== EXERCISE ==
Begin at the line below that holds "- Make it easier" and end at the line that holds "Recently, I've been", transcribing each line exactly and skipping any picture.

▼

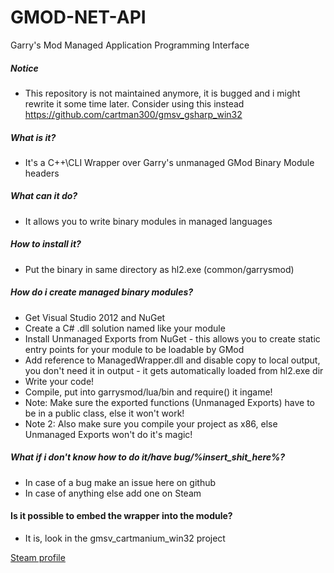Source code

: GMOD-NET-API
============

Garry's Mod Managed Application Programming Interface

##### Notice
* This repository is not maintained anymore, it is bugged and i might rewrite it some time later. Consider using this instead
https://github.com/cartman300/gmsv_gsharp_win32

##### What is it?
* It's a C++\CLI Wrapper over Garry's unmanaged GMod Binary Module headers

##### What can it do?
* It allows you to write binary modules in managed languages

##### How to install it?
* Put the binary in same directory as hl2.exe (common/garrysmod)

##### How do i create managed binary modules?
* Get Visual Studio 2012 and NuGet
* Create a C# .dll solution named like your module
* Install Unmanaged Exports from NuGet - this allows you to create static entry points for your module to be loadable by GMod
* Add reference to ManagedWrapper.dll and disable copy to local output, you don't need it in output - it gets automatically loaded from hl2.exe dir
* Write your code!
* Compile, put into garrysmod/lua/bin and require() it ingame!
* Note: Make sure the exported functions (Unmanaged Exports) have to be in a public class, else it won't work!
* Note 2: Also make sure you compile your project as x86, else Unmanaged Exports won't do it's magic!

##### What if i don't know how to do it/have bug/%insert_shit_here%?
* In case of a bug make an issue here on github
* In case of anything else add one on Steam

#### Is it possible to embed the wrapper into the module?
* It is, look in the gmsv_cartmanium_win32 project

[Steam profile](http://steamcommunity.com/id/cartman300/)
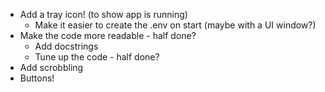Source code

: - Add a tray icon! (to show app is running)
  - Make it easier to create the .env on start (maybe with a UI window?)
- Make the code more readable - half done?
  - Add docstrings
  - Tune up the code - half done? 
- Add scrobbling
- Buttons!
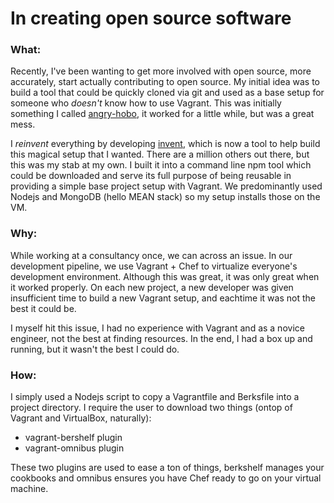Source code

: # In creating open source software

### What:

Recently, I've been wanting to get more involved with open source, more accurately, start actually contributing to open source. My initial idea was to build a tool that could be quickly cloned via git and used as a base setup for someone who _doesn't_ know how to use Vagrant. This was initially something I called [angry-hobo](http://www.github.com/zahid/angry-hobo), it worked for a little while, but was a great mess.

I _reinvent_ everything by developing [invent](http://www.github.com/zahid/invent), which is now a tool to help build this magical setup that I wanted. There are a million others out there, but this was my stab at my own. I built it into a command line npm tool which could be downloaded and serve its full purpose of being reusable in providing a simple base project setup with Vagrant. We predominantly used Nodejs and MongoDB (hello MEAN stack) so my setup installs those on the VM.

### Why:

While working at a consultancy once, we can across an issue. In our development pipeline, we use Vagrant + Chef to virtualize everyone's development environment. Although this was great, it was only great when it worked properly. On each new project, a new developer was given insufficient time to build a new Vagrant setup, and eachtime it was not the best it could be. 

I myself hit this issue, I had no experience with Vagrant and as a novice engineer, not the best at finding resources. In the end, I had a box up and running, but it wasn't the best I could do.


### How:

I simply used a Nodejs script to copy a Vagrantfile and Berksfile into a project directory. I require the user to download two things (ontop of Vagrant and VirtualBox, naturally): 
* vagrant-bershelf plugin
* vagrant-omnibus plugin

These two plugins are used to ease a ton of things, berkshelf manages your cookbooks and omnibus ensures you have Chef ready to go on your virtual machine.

▲

== YOUR RESPONSE ==
  - Make it easier to create the .env on start (maybe with a UI window?)
- Make the code more readable - half done?
  - Add docstrings
  - Tune up the code - half done? 
- Add scrobbling
- Buttons!
Source code

: # In creating open source software

### What:

Recently, I've been wanting to get more involved with open source, more accurately, start actually contributing to open source. My initial idea was to build a tool that could be quickly cloned via git and used as a base setup for someone who _doesn't_ know how to use Vagrant. This was initially something I called [angry-hobo](http://www.github.com/zahid/angry-hobo), it worked for a little while, but was a great mess.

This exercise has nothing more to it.